India Economy - Inflation rises, but policy rates likely to hold
Primary prices remain stubborn, while manufactured products and fuel inflation rates are softening. Despite confusing signals from diverse data points, we expect inflation to ease from Nov ’10 and the RBI to hold rates in the next policy meet.
n WPI inflation hardens. After being on a softening trajectory for four months, the WPI inflation marginally rose to 8.6% in Sep ’10, up from 8.5% in Aug ’10. The primary articles inflation, which rose to 17.5% in Sep ’10 from 15.8% in Aug ’10, is the key reason behind the slight rise in WPI inflation.
n Broad-based rise in primary inflation. All major indices within primary category saw hardening of inflation in Sep ’10. The key price pressure came mainly from fibres, flowers, vegetables and eggs. Pulses prices saw major easing of inflation in Sep ’10.
n Manufactured products inflation eases. The price index for manufactured products is hovering around the narrow band of 40bps since Apr ’10. Despite slight increase in the index, manufactured price inflation eased in Sep ’10. After rise for nine successive months, petroleum product prices eased in Sep ’10.
n Contra signals. After peaking at 11% in Apr ’10, WPI inflation is largely on a softening trajectory. Yet, current inflation is well above the ‘RBI comfort zone’. We expect considerable softening of inflation from Nov ’10, mainly due to base effect. However, sharp run-up of global commodity prices coupled with elevated food prices in India remain concerns.

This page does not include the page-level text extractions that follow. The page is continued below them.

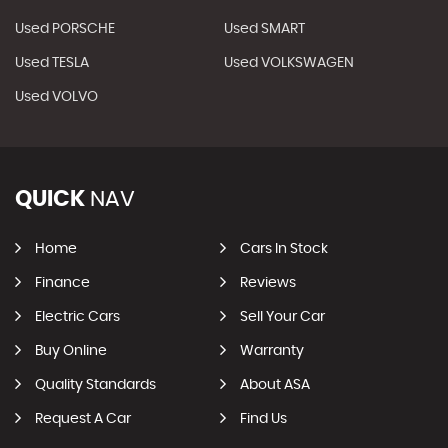
Used PORSCHE
Used SMART
Used TESLA
Used VOLKSWAGEN
Used VOLVO
QUICK
NAV
Home
Cars In Stock
Finance
Reviews
Electric Cars
Sell Your Car
Buy Online
Warranty
Quality Standards
About ASA
Request A Car
Find Us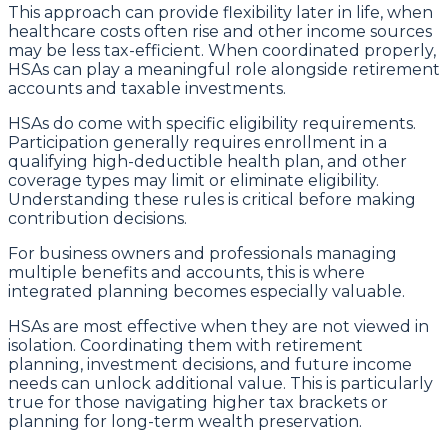
This approach can provide flexibility later in life, when
healthcare costs often rise and other income sources
may be less tax-efficient. When coordinated properly,
HSAs can play a meaningful role alongside retirement
accounts and taxable investments.
HSAs do come with specific eligibility requirements.
Participation generally requires enrollment in a
qualifying high-deductible health plan, and other
coverage types may limit or eliminate eligibility.
Understanding these rules is critical before making
contribution decisions.
For business owners and professionals managing
multiple benefits and accounts, this is where
integrated planning becomes especially valuable.
HSAs are most effective when they are not viewed in
isolation. Coordinating them with retirement
planning, investment decisions, and future income
needs can unlock additional value. This is particularly
true for those navigating higher tax brackets or
planning for long-term wealth preservation.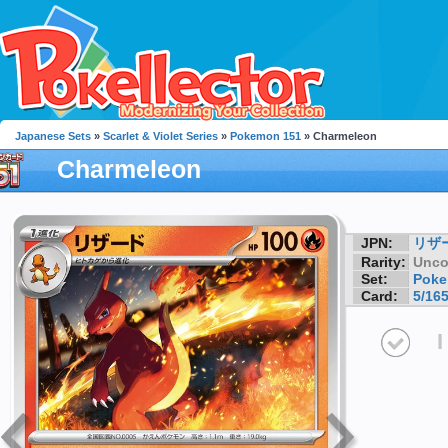
Japanese Sets
»
Scarlet & Violet Series
»
Pokemon 151
» Charmeleon
Charmeleon
JPN:
リザ
Rarity:
Unc
Set:
Poke
Card:
5/16
I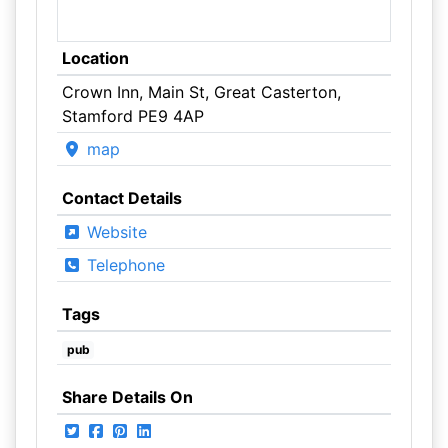
Location
Crown Inn, Main St, Great Casterton,
Stamford PE9 4AP
map
Contact Details
Website
Telephone
Tags
pub
Share Details On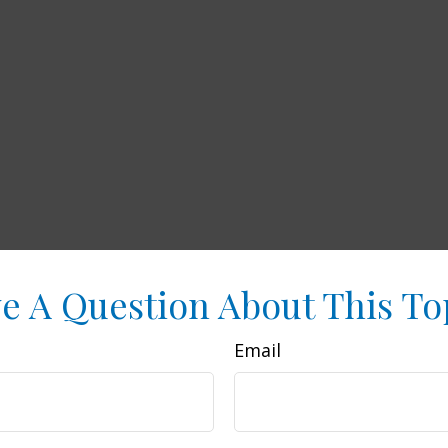
e A Question About This To
Email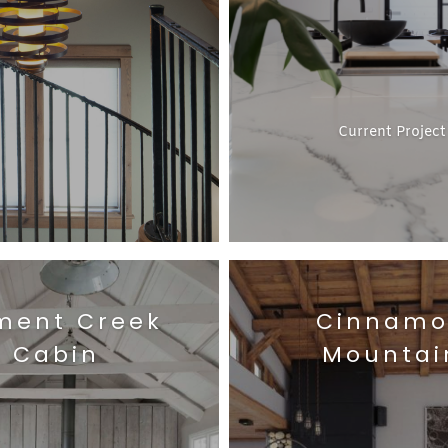
Current Project
ment Creek
Cinnam
Cabin
Mountai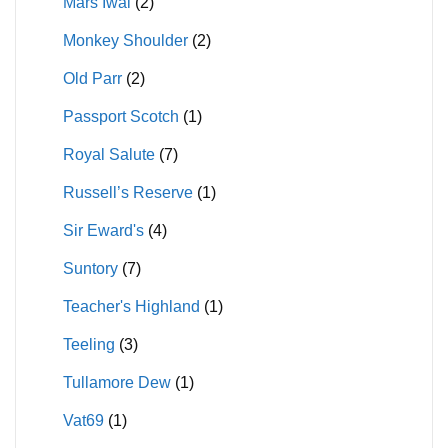
Mars Iwai
(2)
Monkey Shoulder
(2)
Old Parr
(2)
Passport Scotch
(1)
Royal Salute
(7)
Russell’s Reserve
(1)
Sir Eward's
(4)
Suntory
(7)
Teacher's Highland
(1)
Teeling
(3)
Tullamore Dew
(1)
Vat69
(1)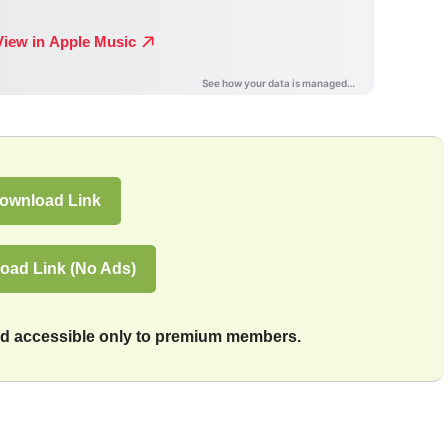
ownload Link
oad Link (No Ads)
and accessible only to premium members.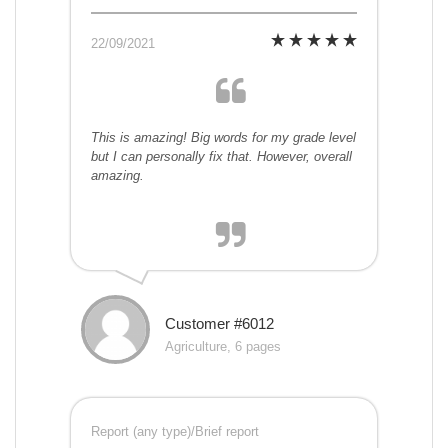
22/09/2021
This is amazing! Big words for my grade level
but I can personally fix that. However, overall
amazing.
Customer #6012
Agriculture, 6 pages
Report (any type)/Brief report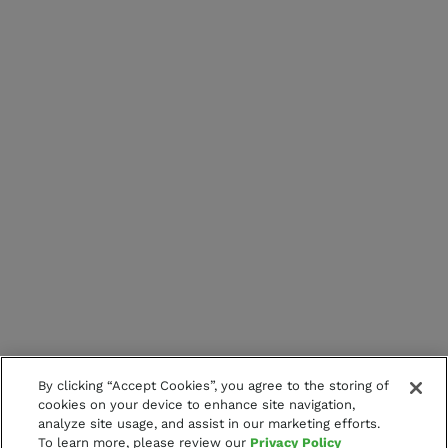
By clicking “Accept Cookies”, you agree to the storing of
cookies on your device to enhance site navigation,
analyze site usage, and assist in our marketing efforts.
To learn more, please review our
Privacy Policy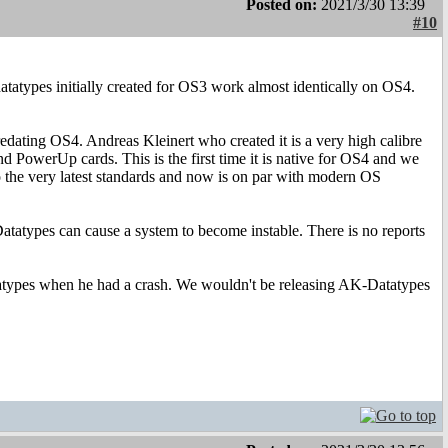
Posted on:
2021/3/30 13:39
#10
atatypes initially created for OS3 work almost identically on OS4.
redating OS4. Andreas Kleinert who created it is a very high calibre
d PowerUp cards. This is the first time it is native for OS4 and we
 the very latest standards and now is on par with modern OS
tatypes can cause a system to become instable. There is no reports
datatypes when he had a crash. We wouldn't be releasing AK-Datatypes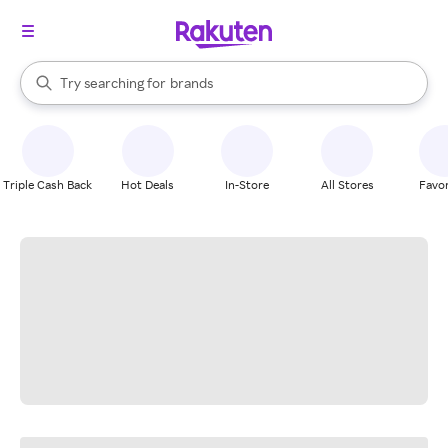
stores
When autocomplete results are available, use the up and down arrow k
Try searching for
brands
Search Rakuten
groceries
stores
Triple Cash Back
Hot Deals
In-Store
All Stores
Favor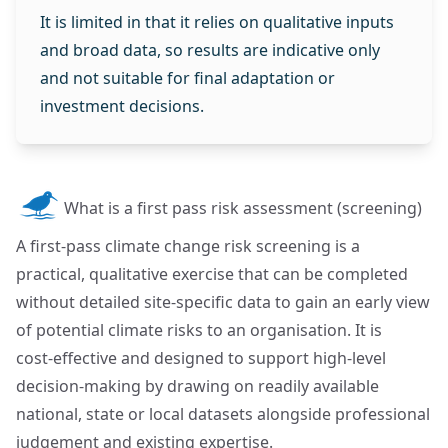
It is limited in that it relies on qualitative inputs
and broad data, so results are indicative only
and not suitable for final adaptation or
investment decisions.
What is a first pass risk assessment (screening)
A first‑pass climate change risk screening is a
practical, qualitative exercise that can be completed
without detailed site‑specific data to gain an early view
of potential climate risks to an organisation. It is
cost‑effective and designed to support high‑level
decision‑making by drawing on readily available
national, state or local datasets alongside professional
judgement and existing expertise.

n Inflation assessment and outlook. Nearly 50% of the WPI by weight is witnessing inflation of 5% or below. Inflation in India is being mainly driven by primary products. As the summer crop hits the market, we expect some easing in inflation. Our model suggests that in the base case scenario, the WPI inflation would soften to ~6% by Dec ’10 and to ~5% by Mar ’11.

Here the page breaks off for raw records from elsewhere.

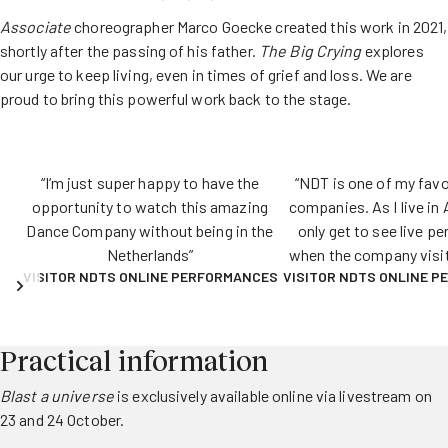
Associate
choreographer Marco Goecke created this work in 2021,
shortly after the passing of his father.
The Big Crying
explores
our urge to keep living, even in times of grief and loss. We are
proud to bring this powerful work back to the stage.
“I‘m just super happy to have the
“NDT is one of my fav
opportunity to watch this amazing
companies. As I live in 
Dance Company without being in the
only get to see live p
Netherlands”
when the company visi
VISITOR NDTS ONLINE PERFORMANCES
VISITOR NDTS ONLINE 
which is not very o
livestreams give me th
to regularly enjoy NDT p
love that.”
Practical information
Blast a universe
is exclusively available online via livestream on
23 and 24 October.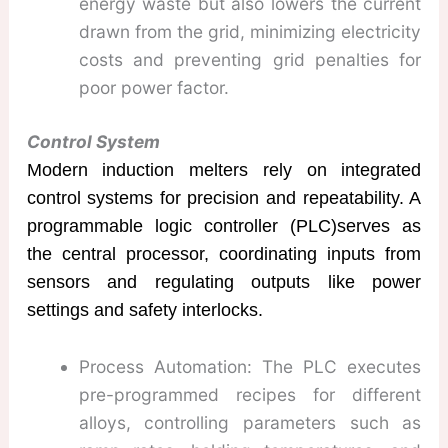
energy waste but also lowers the current
drawn from the grid, minimizing electricity
costs and preventing grid penalties for
poor power factor.
Control System
Modern induction melters rely on integrated
control systems for precision and repeatability. A
programmable logic controller (PLC)serves as
the central processor, coordinating inputs from
sensors and regulating outputs like power
settings and safety interlocks.
Process Automation: The PLC executes
pre-programmed recipes for different
alloys, controlling parameters such as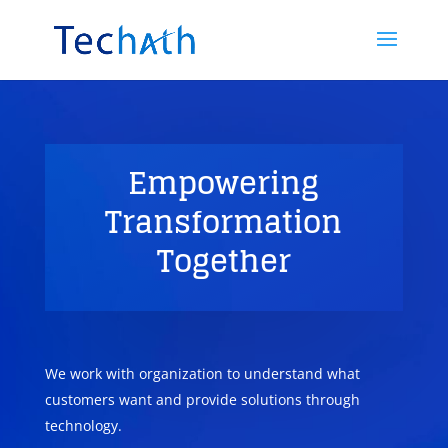
Empowering
Transformation
Together
We work with organization to understand what
customers want and provide solutions through
technology.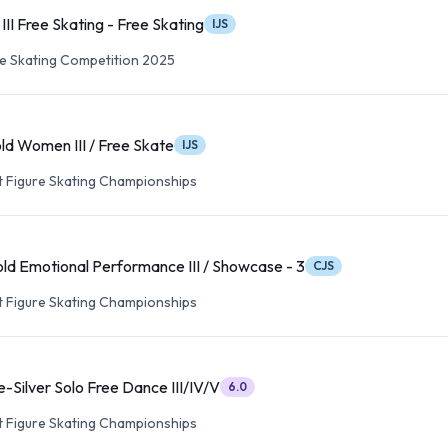
II Free Skating - Free Skating
IJS
re Skating Competition 2025
ld Women III / Free Skate
IJS
lt Figure Skating Championships
ld Emotional Performance III / Showcase - 3
CJS
lt Figure Skating Championships
-Silver Solo Free Dance III/IV/V
6.0
lt Figure Skating Championships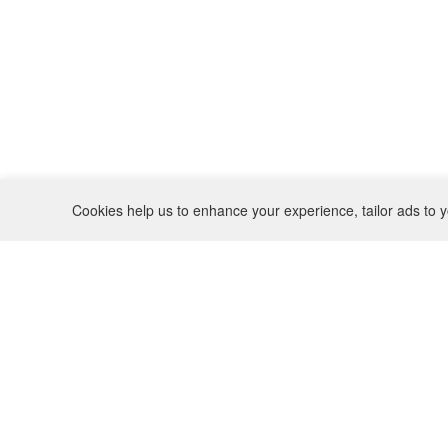
Cookies help us to enhance your experience, tailor ads to y
REFUND POLICY
CONTACT
SHIPPING POLICY
INSTAGRAM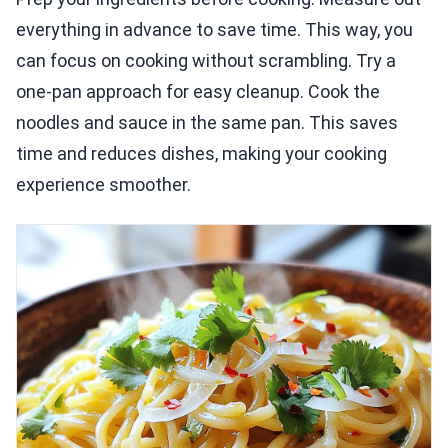
everything in advance to save time. This way, you
can focus on cooking without scrambling. Try a
one-pan approach for easy cleanup. Cook the
noodles and sauce in the same pan. This saves
time and reduces dishes, making your cooking
experience smoother.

n Policy rate outlook. In Sep ’10, the RBI indicated that normalising of policy rates from the crisis lows has broadly been achieved and future rate action would depend on data signals. Confusing data signals – stubborn food inflation, rising global commodity prices, subdued growth outlook in industrialised countries and slowdown in the Indian industry – would make it difficult for the RBI to take a decision. Yet, we expect the RBI to maintain status quo on key policy rates during the Nov 2 policy, and hike policy rates by 25bps in remaining FY11.